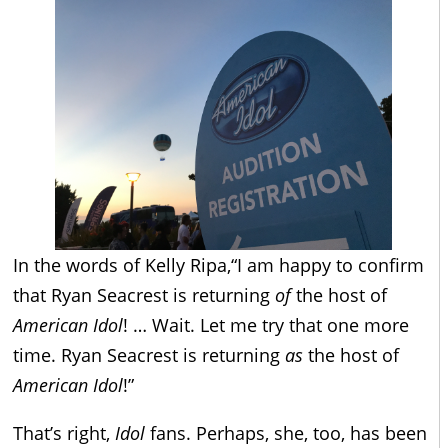
In the words of Kelly Ripa,“I am happy to confirm
that Ryan Seacrest is returning
of
the host of
American Idol
! … Wait. Let me try that one more
time. Ryan Seacrest is returning
as
the host of
American Idol
!”
That’s right,
Idol
fans. Perhaps, she, too, has been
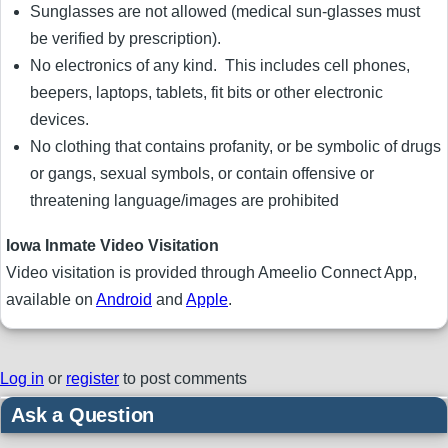
Sunglasses are not allowed (medical sun-glasses must
be verified by prescription).
No electronics of any kind. This includes cell phones,
beepers, laptops, tablets, fit bits or other electronic
devices.
No clothing that contains profanity, or be symbolic of drugs
or gangs, sexual symbols, or contain offensive or
threatening language/images are prohibited
Iowa Inmate Video Visitation
Video visitation is provided through Ameelio Connect App,
available on
Android
and
Apple
.
Log in
or
register
to post comments
Ask a Question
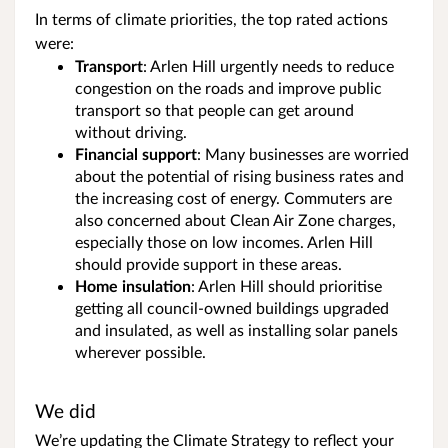
In terms of climate priorities, the top rated actions
were:
Transport
: Arlen Hill urgently needs to reduce
congestion on the roads and improve public
transport so that people can get around
without driving.
Financial
support
: Many businesses are worried
about the potential of rising business rates and
the increasing cost of energy. Commuters are
also concerned about Clean Air Zone charges,
especially those on low incomes. Arlen Hill
should provide support in these areas.
Home
insulation
: Arlen Hill should prioritise
getting all council-owned buildings upgraded
and insulated, as well as installing solar panels
wherever possible.
We did
We’re updating the Climate Strategy to reflect your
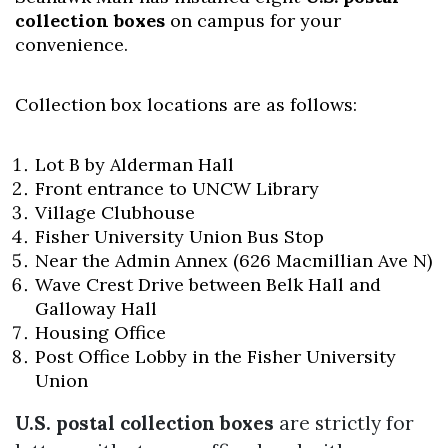
collection boxes
on campus for your
convenience.
Collection box locations are as follows:
Lot B by Alderman Hall
Front entrance to UNCW Library
Village Clubhouse
Fisher University Union Bus Stop
Near the Admin Annex (626 Macmillian Ave N)
Wave Crest Drive between Belk Hall and
Galloway Hall
Housing Office
Post Office Lobby in the Fisher University
Union
U.S. postal collection boxes
are strictly for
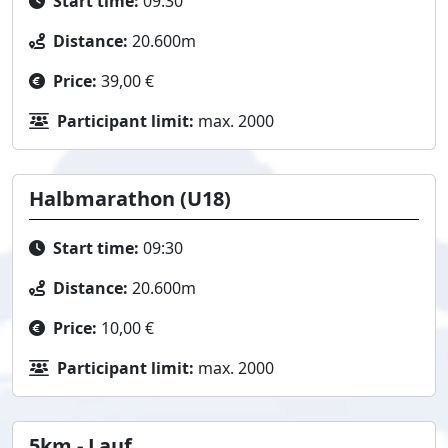
Start time:
09:30
Distance:
20.600m
Price:
39,00 €
Participant limit:
max. 2000
Halbmarathon (U18)
Start time:
09:30
Distance:
20.600m
Price:
10,00 €
Participant limit:
max. 2000
5km - Lauf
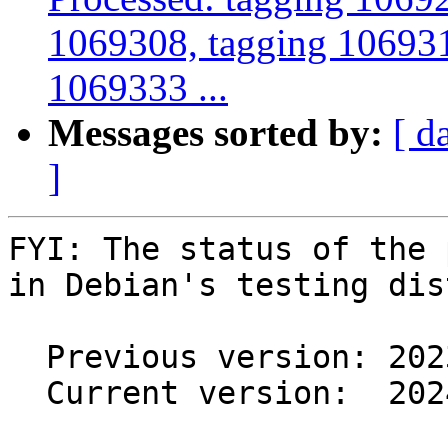
1069308, tagging 106931
1069333 ...
Messages sorted by:
[ d
]
FYI: The status of the 
in Debian's testing dis
  Previous version: 2023.6.0-3.1

  Current version:  2024.4.0-1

___

- **Activity**
Look above for the line with "Sunglasses are not"; quote it and every line after it, stopping after the line with "the increasing cost of energy. Commuters are", exactly, with nothing added and without pictures.

- **Written response**
Sunglasses are not allowed (medical sun-glasses must
be verified by prescription).
No electronics of any kind. This includes cell phones,
beepers, laptops, tablets, fit bits or other electronic
devices.
No clothing that contains profanity, or be symbolic of drugs
or gangs, sexual symbols, or contain offensive or
threatening language/images are prohibited
Iowa Inmate Video Visitation
Video visitation is provided through Ameelio Connect App,
available on
Android
and
Apple
.
Log in
or
register
to post comments
Ask a Question
In terms of climate priorities, the top rated actions
were:
Transport
: Arlen Hill urgently needs to reduce
congestion on the roads and improve public
transport so that people can get around
without driving.
Financial
support
: Many businesses are worried
about the potential of rising business rates and
the increasing cost of energy. Commuters are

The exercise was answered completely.